CUDA source usually uses .cu and is compiled with nvcc. The lecture shows:

nvcc -arch=sm_86 cuda_sq.cu -o cuda_sq

The architecture flag selects the GPU compute capability target, influencing available features and instruction set.


Summary

  • CUDA uses hierarchical SIMT: grid → blocks → threads; hardware executes warps of 32 threads in lockstep.

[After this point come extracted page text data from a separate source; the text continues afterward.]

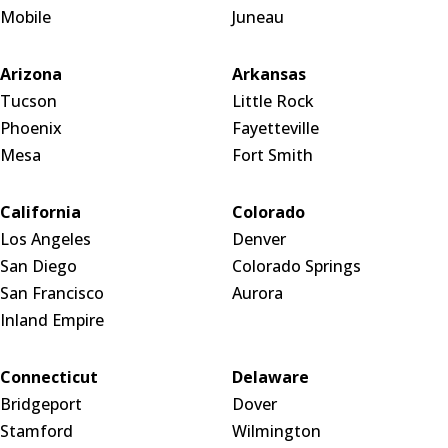
Mobile
Juneau
Arizona
Arkansas
Tucson
Little Rock
Phoenix
Fayetteville
Mesa
Fort Smith
California
Colorado
Los Angeles
Denver
San Diego
Colorado Springs
San Francisco
Aurora
Inland Empire
Connecticut
Delaware
Bridgeport
Dover
Stamford
Wilmington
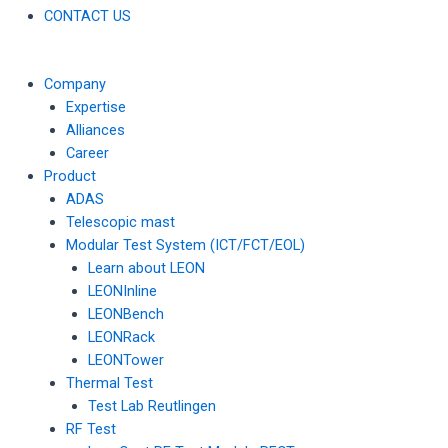
CONTACT US
Company
Expertise
Alliances
Career
Product
ADAS
Telescopic mast
Modular Test System (ICT/FCT/EOL)
Learn about LEON
LEONInline
LEONBench
LEONRack
LEONTower
Thermal Test
Test Lab Reutlingen
RF Test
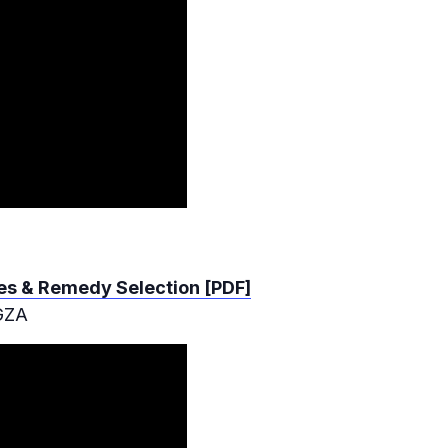
dies & Remedy Selection [PDF]
 GZA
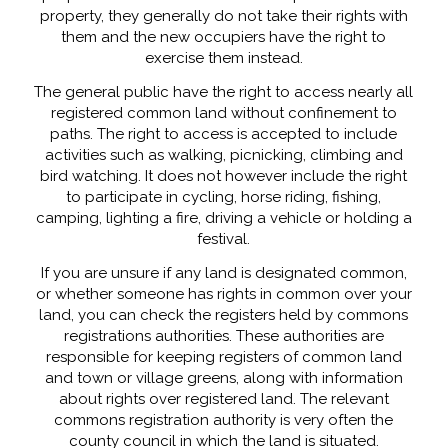
property, they generally do not take their rights with
them and the new occupiers have the right to
exercise them instead.
The general public have the right to access nearly all
registered common land without confinement to
paths. The right to access is accepted to include
activities such as walking, picnicking, climbing and
bird watching. It does not however include the right
to participate in cycling, horse riding, fishing,
camping, lighting a fire, driving a vehicle or holding a
festival.
If you are unsure if any land is designated common,
or whether someone has rights in common over your
land, you can check the registers held by commons
registrations authorities. These authorities are
responsible for keeping registers of common land
and town or village greens, along with information
about rights over registered land. The relevant
commons registration authority is very often the
county council in which the land is situated.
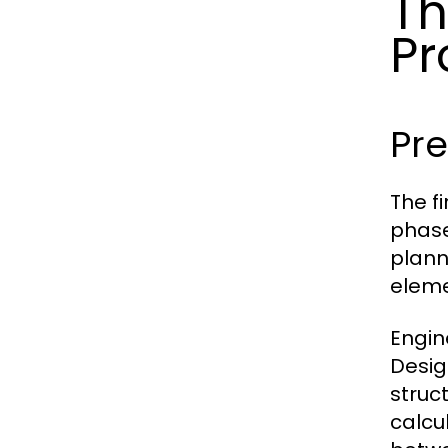
Th
Pr
Pr
The f
phase 
plann
eleme
Engin
Desig
struc
calcu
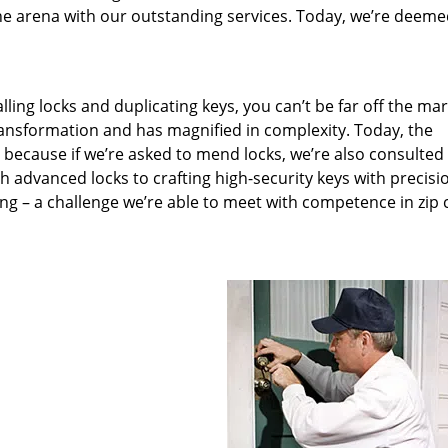
he arena with our outstanding services. Today, we’re deeme
lling locks and duplicating keys, you can’t be far off the ma
ansformation and has magnified in complexity. Today, the
, because if we’re asked to mend locks, we’re also consulted
th advanced locks to crafting high-security keys with precisi
ng – a challenge we’re able to meet with competence in zip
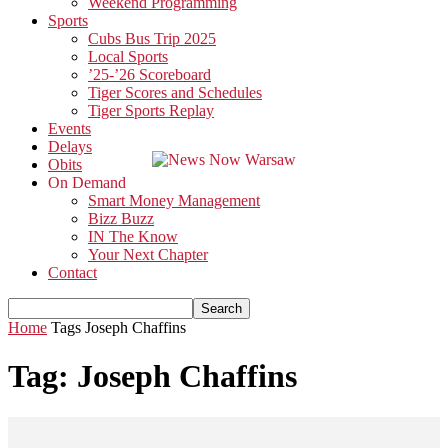
Weekend Programming
Sports
Cubs Bus Trip 2025
Local Sports
’25-’26 Scoreboard
Tiger Scores and Schedules
Tiger Sports Replay
Events
Delays
Obits
On Demand
Smart Money Management
Bizz Buzz
IN The Know
Your Next Chapter
Contact
Home
Tags
Joseph Chaffins
Tag: Joseph Chaffins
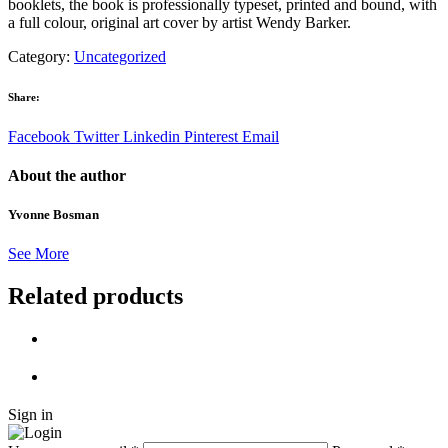
booklets, the book is professionally typeset, printed and bound, with
a full colour, original art cover by artist Wendy Barker.
Category:
Uncategorized
Share:
Facebook
Twitter
Linkedin
Pinterest
Email
About the author
Yvonne Bosman
See More
Related products
Sign in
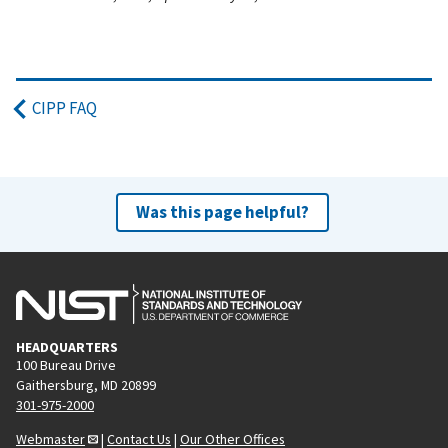
CIPP FAQ
Was this page helpful?
HEADQUARTERS
100 Bureau Drive
Gaithersburg, MD 20899
301-975-2000
Webmaster
|
Contact Us
|
Our Other Offices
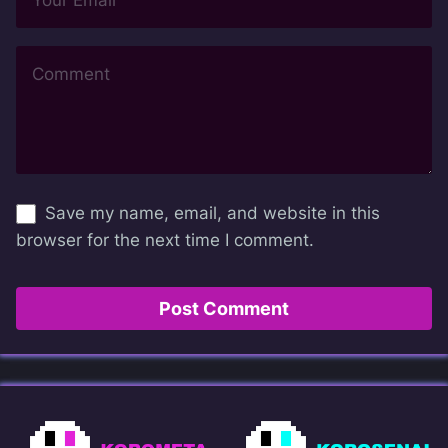
Save my name, email, and website in this
browser for the next time I comment.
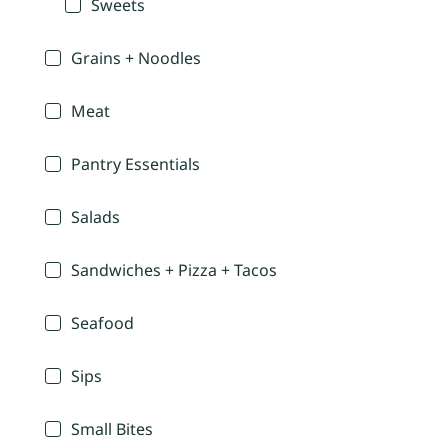
Sweets
Grains + Noodles
Meat
Pantry Essentials
Salads
Sandwiches + Pizza + Tacos
Seafood
Sips
Small Bites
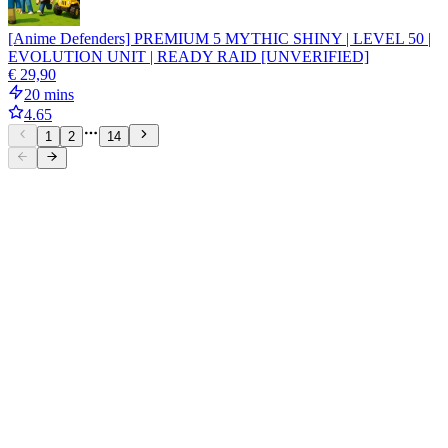
[Anime Defenders] PREMIUM 5 MYTHIC SHINY | LEVEL 50 |
EVOLUTION UNIT | READY RAID [UNVERIFIED]
€ 29,90
20 mins
4.65
1
2
14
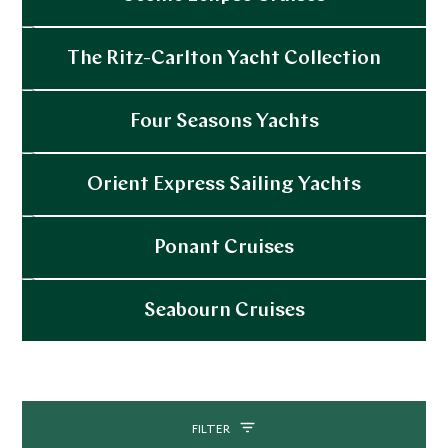
Explore
The Ritz-Carlton Yacht Collection
Explore
Four Seasons Yachts
Explore
Orient Express Sailing Yachts
Explore
Ponant Cruises
Explore
Seabourn Cruises
Explore
FILTER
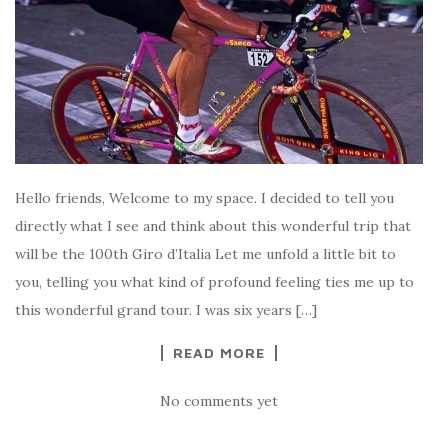
Hello friends, Welcome to my space. I decided to tell you
directly what I see and think about this wonderful trip that
will be the 100th Giro d’Italia Let me unfold a little bit to
you, telling you what kind of profound feeling ties me up to
this wonderful grand tour. I was six years […]
READ MORE
No comments yet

Divergence within a warp can serialise branches and hurt performance.
  • CUDA programs follow a host-controlled pipeline: allocate → copy H→D → launch kernel (async) → copy D→H (sync) → free.
  • Kernel launch configuration should be thought of as “give the GPU enough threads” (oversubscribe), not “exactly one thread per element”; the grid-stride loop is the robust idiom.
  • Performance is dominated by memory behaviour: aim for coalesced access; use shared memory for intra-block reuse; use constant memory for read-only broadcast patterns.

PX457 Implementation Checklist (C/CUDA)

  1. Implement square() twice: (i) single-pass tid < N, (ii) grid-stride; test varying (N) without changing launch config.
  2. Add a branch in the kernel that depends on tid parity; time it and explain in terms of warp divergence (SIMT).
  3. Create a kernel that reads a[perm[tid]] (indirect addressing) and compare to contiguous access; interpret via coalescence.
  4. Implement a small stencil/filter with weights stored in constant memory (__constant__ + cudaMemcpyToSymbol) and explain why it can be fast when warp accesses are uniform.
  5. Use cudaDeviceSynchronize() deliberately to separate kernel time from transfer time; comment on which operations are synchronous vs asynchronous.